- Collected data:
◇ ◇ ◇ ◇

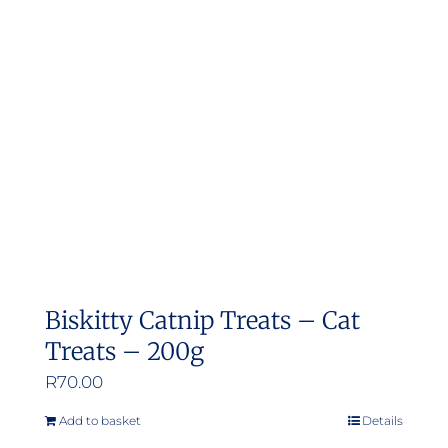
Biskitty Catnip Treats – Cat
Treats – 200g
R
70.00
Add to basket
Details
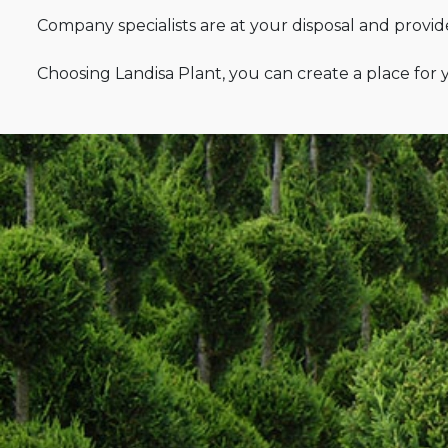
Company specialists are at your disposal and provides
Choosing Landisa Plant, you can create a place for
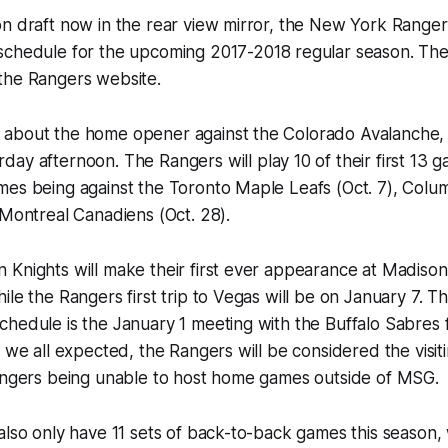
on draft now in the rear view mirror, the New York Range
 schedule for the upcoming 2017-2018 regular season. Th
the Rangers website.
about the home opener against the Colorado Avalanche
day afternoon. The Rangers will play 10 of their first 13 
mes being against the Toronto Maple Leafs (Oct. 7), Colu
 Montreal Canadiens (Oct. 28).
 Knights will make their first ever appearance at Madis
ile the Rangers first trip to Vegas will be on January 7. 
hedule is the January 1 meeting with the Buffalo Sabres 
 we all expected, the Rangers will be considered the visiti
Rangers being unable to host home games outside of MSG.
also only have 11 sets of back-to-back games this season,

◇ ◇ ◇ ◇

- Task requirements:
With all pictures removed, reproduce the lines from the top of the entries above through the line containing "day afternoon. The", exactly as written.

- Response to this exercise:
Biskitty Catnip Treats – Cat
Treats – 200g
R
70.00
Add to basket
Details
Company specialists are at your disposal and provides
Choosing Landisa Plant, you can create a place for
on draft now in the rear view mirror, the New York Range
 schedule for the upcoming 2017-2018 regular season. Th
the Rangers website.
about the home opener against the Colorado Avalanche
day afternoon. The Rangers will play 10 of their first 13 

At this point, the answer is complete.